### Selected extract:
□ □ □ □ □
Welcome to Ohtani Week: a celebration of, well, Shohei Ohtani. There’s been no player more fascinating or exhilarating since Ohtani graced our shores in 2018. Over time, the initial curiosity and excitement surrounding MLB’s first true two-way player in a century morphed into something more: Pure, uncut awe derived a superstar breaking barriers previously thought unreachable. All week, we’ll be talking about the most lovable—and possibly most talented—man in baseball. So throw on your Angels cap, grab your laptop charger, and dig in.

In this moment of crudity and avarice and shameless unrepentant bad faith, in the unnerving context of society’s most powerful concerns no longer even bothering to act as if they’re bound by norms or rules or laws, while being spun through innumerable concurrent crises, it is natural and understandable to wish that your favorite baseball team might be run like a humble family business. If you want to be a jerk about it, it is true that the Gambinos and the Sacklers and the Falwells are also family businesses, but not every family enterprise is quite as gnarled or brutal as the big ones everywhere squeezing and bilking and immiserating the rest of humanity. There are other such businesses that really do resemble the revered American ideal, and which exist as literal brick-and-mortar manifestations of the human drive to provide and succeed and create.

That last bit is the family business dream as it is sold, mostly, although the gilded goblins squatting atop everything cast a cold and ironic shadow over that sentimental concept. But fans who have felt that wish—those on the wrong end of sudden executive austerity, or lost in some ill-defined and quite possibly endless rebuild—know what it’s about, which is finally nothing more or less than sensing a human face and some identifiable human motivations behind the behavior of the team to which they have committed some objectively unwise chunk of emotional wellbeing. It’s a bad idea to put the happiness of some (or really any) months of your life in the hands of a damn baseball team, but no one who cares about the Angels, or any other baseball team, got into it because it seemed like the savvy thing to do. The salient question, where the uniquely blessed and persistently cursed Angels are concerned, is why and how all that caring came to feel like such a waste.
□ □ □ □ □
### Dataset records:

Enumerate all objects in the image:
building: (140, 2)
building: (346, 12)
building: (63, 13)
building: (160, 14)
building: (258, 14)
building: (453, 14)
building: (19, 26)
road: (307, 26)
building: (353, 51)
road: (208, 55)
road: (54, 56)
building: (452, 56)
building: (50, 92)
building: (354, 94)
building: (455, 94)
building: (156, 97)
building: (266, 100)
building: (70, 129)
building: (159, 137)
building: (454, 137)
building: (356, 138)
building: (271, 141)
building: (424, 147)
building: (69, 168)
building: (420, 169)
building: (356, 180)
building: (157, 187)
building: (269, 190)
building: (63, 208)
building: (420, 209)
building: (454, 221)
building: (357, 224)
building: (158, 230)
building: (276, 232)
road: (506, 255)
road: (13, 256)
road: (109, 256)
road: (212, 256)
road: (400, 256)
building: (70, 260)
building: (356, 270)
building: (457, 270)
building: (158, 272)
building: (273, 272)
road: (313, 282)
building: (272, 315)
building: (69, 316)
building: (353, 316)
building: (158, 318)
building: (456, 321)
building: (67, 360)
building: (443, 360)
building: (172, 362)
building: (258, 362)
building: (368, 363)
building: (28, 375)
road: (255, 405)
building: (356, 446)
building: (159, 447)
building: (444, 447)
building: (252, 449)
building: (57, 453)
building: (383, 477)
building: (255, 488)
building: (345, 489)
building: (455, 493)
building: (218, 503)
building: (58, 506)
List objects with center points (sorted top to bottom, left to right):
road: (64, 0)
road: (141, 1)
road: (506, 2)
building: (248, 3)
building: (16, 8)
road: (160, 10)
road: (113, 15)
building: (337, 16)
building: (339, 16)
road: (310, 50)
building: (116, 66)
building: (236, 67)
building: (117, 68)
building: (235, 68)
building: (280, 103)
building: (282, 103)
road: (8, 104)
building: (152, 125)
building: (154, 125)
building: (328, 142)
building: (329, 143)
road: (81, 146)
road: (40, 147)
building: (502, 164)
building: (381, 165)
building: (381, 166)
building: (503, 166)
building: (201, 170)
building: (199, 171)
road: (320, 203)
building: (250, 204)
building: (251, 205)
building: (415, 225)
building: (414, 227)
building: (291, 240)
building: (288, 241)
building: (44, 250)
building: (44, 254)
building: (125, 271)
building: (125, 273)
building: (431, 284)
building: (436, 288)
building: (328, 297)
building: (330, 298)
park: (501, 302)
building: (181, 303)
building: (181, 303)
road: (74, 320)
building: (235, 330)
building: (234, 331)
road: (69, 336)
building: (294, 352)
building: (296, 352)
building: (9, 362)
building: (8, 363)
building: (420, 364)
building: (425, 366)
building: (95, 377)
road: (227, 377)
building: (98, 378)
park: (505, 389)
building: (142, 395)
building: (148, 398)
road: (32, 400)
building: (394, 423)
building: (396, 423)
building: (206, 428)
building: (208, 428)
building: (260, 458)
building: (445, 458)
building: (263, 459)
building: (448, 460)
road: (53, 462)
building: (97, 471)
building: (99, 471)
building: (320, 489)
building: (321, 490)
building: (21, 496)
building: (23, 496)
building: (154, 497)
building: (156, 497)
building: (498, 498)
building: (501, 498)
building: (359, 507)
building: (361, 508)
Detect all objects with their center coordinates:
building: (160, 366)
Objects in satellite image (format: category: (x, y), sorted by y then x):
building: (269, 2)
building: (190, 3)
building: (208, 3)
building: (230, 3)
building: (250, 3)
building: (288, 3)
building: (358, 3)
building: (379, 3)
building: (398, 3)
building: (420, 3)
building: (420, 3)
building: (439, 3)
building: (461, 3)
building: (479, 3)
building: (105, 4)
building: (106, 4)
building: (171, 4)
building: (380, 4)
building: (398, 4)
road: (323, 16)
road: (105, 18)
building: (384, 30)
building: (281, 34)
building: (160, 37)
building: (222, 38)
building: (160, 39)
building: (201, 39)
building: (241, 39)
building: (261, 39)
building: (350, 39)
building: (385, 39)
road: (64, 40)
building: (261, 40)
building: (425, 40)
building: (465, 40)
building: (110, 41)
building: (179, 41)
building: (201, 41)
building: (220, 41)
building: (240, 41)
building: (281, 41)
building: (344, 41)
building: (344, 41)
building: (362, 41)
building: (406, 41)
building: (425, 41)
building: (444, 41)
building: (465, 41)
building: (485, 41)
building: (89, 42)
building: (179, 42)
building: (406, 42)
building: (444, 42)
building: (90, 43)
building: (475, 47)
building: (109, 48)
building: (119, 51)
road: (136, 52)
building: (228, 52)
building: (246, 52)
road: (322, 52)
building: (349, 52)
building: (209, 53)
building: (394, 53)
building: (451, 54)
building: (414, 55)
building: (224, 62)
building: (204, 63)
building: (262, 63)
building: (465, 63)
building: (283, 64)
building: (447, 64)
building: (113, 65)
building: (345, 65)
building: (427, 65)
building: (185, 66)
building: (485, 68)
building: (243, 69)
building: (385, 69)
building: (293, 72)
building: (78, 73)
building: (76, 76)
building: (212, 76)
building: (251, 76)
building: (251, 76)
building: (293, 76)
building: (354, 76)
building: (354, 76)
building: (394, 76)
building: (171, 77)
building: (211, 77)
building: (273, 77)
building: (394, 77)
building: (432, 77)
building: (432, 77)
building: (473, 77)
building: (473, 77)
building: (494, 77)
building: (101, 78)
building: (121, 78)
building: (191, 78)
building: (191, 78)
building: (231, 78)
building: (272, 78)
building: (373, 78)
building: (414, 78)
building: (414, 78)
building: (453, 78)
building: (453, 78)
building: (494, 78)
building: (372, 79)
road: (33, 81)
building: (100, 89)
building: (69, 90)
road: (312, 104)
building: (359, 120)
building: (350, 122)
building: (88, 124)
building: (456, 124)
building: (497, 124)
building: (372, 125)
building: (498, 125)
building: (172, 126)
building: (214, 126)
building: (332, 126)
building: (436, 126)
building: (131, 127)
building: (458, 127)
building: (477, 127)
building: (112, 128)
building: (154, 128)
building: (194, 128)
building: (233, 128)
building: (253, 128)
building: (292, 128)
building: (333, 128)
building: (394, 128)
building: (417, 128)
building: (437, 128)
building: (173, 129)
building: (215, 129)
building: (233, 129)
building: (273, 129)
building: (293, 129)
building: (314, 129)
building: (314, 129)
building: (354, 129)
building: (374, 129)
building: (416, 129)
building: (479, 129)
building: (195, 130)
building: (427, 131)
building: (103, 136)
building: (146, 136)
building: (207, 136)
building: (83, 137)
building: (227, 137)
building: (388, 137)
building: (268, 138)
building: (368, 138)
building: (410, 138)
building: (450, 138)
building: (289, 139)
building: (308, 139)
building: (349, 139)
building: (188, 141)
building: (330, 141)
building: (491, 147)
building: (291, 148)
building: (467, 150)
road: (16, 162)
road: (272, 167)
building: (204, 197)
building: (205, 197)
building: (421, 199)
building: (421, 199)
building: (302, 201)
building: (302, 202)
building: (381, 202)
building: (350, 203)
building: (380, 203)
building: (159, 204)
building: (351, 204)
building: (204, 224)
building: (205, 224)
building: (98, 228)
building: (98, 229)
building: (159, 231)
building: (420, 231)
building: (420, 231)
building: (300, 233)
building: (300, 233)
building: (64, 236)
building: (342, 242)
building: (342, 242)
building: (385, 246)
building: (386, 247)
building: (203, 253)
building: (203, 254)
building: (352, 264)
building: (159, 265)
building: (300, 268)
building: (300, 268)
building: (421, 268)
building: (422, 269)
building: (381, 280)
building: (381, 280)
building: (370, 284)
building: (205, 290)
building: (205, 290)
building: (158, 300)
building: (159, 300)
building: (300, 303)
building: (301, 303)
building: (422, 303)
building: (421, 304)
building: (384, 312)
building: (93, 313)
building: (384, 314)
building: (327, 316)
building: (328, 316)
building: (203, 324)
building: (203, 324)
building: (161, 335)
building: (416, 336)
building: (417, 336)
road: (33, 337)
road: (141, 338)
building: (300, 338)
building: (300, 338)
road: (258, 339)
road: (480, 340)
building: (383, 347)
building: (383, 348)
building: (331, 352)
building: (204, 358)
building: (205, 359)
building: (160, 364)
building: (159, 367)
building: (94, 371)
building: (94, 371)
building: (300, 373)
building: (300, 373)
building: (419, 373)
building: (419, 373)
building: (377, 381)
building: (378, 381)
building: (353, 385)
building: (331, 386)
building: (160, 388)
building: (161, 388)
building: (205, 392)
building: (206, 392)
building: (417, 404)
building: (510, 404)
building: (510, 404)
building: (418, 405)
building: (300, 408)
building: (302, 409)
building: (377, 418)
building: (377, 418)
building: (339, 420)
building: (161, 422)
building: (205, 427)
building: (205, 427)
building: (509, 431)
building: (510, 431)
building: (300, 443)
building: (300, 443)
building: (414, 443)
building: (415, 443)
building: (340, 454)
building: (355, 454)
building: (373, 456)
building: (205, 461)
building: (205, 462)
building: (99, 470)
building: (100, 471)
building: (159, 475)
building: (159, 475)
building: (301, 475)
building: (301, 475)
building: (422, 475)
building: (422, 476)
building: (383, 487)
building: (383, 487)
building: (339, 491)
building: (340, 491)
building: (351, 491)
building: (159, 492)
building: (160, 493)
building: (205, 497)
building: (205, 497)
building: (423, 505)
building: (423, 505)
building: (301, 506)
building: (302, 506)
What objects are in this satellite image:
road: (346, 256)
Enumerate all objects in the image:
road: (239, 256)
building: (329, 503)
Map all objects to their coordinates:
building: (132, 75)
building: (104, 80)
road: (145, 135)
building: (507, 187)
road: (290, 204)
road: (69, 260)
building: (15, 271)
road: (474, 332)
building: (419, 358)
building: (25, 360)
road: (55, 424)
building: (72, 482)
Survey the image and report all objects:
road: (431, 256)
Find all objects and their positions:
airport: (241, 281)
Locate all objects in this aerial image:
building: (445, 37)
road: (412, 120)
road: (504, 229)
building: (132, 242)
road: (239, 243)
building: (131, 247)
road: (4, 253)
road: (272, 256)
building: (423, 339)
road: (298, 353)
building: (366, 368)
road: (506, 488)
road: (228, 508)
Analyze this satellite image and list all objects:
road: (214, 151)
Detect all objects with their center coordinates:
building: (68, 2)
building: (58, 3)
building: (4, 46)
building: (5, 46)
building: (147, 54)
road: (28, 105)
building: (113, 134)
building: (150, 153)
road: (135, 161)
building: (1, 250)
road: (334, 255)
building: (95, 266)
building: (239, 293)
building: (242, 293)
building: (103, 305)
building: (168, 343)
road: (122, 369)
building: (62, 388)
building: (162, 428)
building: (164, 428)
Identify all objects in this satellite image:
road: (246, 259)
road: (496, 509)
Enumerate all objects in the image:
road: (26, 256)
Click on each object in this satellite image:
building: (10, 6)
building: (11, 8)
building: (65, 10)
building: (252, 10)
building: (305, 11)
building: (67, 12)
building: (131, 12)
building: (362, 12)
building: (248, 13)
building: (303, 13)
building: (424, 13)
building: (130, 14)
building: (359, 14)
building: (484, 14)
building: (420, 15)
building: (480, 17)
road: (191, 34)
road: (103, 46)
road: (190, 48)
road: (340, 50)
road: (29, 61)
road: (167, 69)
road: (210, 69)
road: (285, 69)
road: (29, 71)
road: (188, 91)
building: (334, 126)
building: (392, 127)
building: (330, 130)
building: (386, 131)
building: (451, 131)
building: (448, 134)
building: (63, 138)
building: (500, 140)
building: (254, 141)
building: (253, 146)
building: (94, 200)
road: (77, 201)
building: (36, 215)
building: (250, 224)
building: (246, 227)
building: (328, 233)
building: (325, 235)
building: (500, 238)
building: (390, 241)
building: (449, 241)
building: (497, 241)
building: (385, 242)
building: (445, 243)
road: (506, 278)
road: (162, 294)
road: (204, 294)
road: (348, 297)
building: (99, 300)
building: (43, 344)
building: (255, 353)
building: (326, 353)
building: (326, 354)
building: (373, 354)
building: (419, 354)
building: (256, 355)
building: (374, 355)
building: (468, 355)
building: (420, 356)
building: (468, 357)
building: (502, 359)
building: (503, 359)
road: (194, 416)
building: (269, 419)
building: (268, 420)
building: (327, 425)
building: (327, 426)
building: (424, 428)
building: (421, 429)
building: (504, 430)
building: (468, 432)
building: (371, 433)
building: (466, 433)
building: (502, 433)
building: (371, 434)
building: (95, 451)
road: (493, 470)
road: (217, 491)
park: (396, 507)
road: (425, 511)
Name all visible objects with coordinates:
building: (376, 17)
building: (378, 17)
□ □ □ □ □
### What to do:
1 - According to the Ohtani Week essay, in what year did Shohei Ohtani arrive in the United States?
2 - Repeat word for word the stretch of the Ohtani Week essay from "Welcome to Ohtani" through "and dig in.".
The records have no connection to the Ohtani Week essay.

### In response:
1 - He arrived in 2018.

2 -
Welcome to Ohtani Week: a celebration of, well, Shohei Ohtani. There’s been no player more fascinating or exhilarating since Ohtani graced our shores in 2018. Over time, the initial curiosity and excitement surrounding MLB’s first true two-way player in a century morphed into something more: Pure, uncut awe derived a superstar breaking barriers previously thought unreachable. All week, we’ll be talking about the most lovable—and possibly most talented—man in baseball. So throw on your Angels cap, grab your laptop charger, and dig in.